Hi Sonny @SungeunJeon
Can we have an update please on any enhancements to Grbl to support lasers please? E.g. a laser mode. I really don’t want to go with one of the laser specific firmwares when I want to use the Inventables build to drive the X-Carve for carving. Being able to switch mods through GCode would be just excellent.
Yes. It’s on the development path and high up there. Just hang tight. Some cool stuff is coming down the pipeline.
So then Grbl can’t really control RPM, just the average on-time of the spindle. That’s why I want to map the RPMs to different speed settings on the Dewalt router dial and PWM duty cycles.

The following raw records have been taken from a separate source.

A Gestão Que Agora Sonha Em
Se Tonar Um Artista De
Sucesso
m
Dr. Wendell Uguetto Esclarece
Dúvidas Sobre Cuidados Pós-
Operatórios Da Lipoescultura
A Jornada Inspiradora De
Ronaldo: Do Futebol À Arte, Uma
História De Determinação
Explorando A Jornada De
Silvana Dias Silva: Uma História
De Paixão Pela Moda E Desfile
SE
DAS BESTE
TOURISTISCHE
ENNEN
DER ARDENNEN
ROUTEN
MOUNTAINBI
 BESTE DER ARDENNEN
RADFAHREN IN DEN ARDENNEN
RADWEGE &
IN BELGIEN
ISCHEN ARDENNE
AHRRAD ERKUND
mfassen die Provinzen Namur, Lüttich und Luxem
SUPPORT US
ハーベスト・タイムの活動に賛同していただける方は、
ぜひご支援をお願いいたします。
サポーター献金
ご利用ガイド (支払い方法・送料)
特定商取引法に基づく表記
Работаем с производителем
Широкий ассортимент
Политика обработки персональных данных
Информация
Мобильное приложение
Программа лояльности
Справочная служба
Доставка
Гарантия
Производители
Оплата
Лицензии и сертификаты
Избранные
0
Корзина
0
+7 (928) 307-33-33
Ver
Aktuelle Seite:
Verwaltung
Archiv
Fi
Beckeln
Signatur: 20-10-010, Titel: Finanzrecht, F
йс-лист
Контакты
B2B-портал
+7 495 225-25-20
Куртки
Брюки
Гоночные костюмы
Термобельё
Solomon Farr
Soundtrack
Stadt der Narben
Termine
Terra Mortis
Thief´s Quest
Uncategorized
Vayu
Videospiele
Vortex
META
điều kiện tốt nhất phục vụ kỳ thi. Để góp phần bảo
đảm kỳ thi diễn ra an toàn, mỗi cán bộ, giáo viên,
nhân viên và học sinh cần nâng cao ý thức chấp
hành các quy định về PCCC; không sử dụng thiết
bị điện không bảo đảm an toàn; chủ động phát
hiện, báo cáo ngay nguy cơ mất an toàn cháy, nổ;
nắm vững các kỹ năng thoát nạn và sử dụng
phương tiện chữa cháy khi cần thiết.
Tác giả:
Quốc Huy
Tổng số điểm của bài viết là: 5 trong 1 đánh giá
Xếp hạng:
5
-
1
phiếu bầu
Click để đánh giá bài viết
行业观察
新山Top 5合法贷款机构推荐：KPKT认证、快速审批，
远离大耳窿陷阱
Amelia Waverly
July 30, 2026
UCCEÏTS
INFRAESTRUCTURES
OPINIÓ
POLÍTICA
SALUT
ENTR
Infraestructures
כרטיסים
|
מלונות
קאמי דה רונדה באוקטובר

EDIT: And that still doesn’t solve the problem of latching the SSR. At 7.8kHz, the Grbl controller should not be able to adjust the duty cycle to any AC device with an SSR.
Grbl CAN control rpm by providing a voltage level defined by max and min rpm settings. X voltage = X rpm. It’s not more complicated than that. It just sounds like this is not the output you want or need.
As a simple solution, you can easily program a small cheap micro controller, like an Arduino Micro, to convert the voltage signal from Grbl to whatever you need to run your Dewalt router directly.
You keep saying voltage instead of duty cycle. I’m not sure you’re talking about PWM any more.
100% duty cycle = 5V
50% duty cycle = 2.5V
10% duty cycle = 0.5V
Not sure what the confusion here is.
Typically, a PWM signal doesn’t output a variable voltage- it turns a digital output high and low at a set frequency, and the duty cycle refers to ratio of the amount of time the output is high vs low. So a 50% duty cycle would mean, for example a PWM signal at 25Hz, a signal would be high for 20 milliseconds and then low for 20 milliseconds. What you’re describing is an analog output, where the controller could be programmed to output 2.5V. A PWM signal at 50% duty cycle is not 0V or 5V or 2.5V. It is 0V and 5V for an equal amount of time, alternating between the two.
Whether the controller works as an analog output or a PWM output, neither is a solution for controlling AC powered spindles, like a router. The SSR’s I’ve seen being referenced in drawings and shown pictures of around the forum are similar to this, those cheap white SSR’s on eBay. Well, these SSR’s are zero crossover, meaning the output is latched full on until the load current falls to zero. If your PWM signal is running at 7.8kHz, the output is going to be triggered almost instantly at the beginning of the 60Hz AC voltage sinusoidal curve. It doesn’t matter what duty cycle you’re outputting, that output is already latched and the spindle will remain full on until the voltage falls to 0 (zero crossover), at which point the cycle will repeat. Any duty cycle at 7.8kHz would effectively be 100% duty cycle in applications with an SSR controlling an AC load/spindle.
Analog output is performed by PWM by digital switching IO pins like the arduino has. The average voltage of a pin at 50% duty cycle is 2.5V. Or half of the 5V logic high. At a high fixed frequency and or with a small capacitor in parallel, you get a steady voltage output at 2.5V.
Like I stated before, Grbl sends out a signal which indicates the RPM for a spindle controller to interpret and execute based on the user Grbl settings. It’s not Grbls job to directly control a spindle. Only to tell when to turn on the spindle and what speed. That is precisely what the Inventables spindle controller does, as well as the Super PID. If neither solution works for your application, you’ll need to come up with your own electronics to do so.
Ok, now I see. The arduino and motor shield running Grbl cannot control the spindle speed without an external controller to interpret that output signal. Without an Inventables Spoindle Controller or Super PID an AC spindle cannot be controlled beyond turning off and on? A single SSR will do nothing to control the speed of an AC router?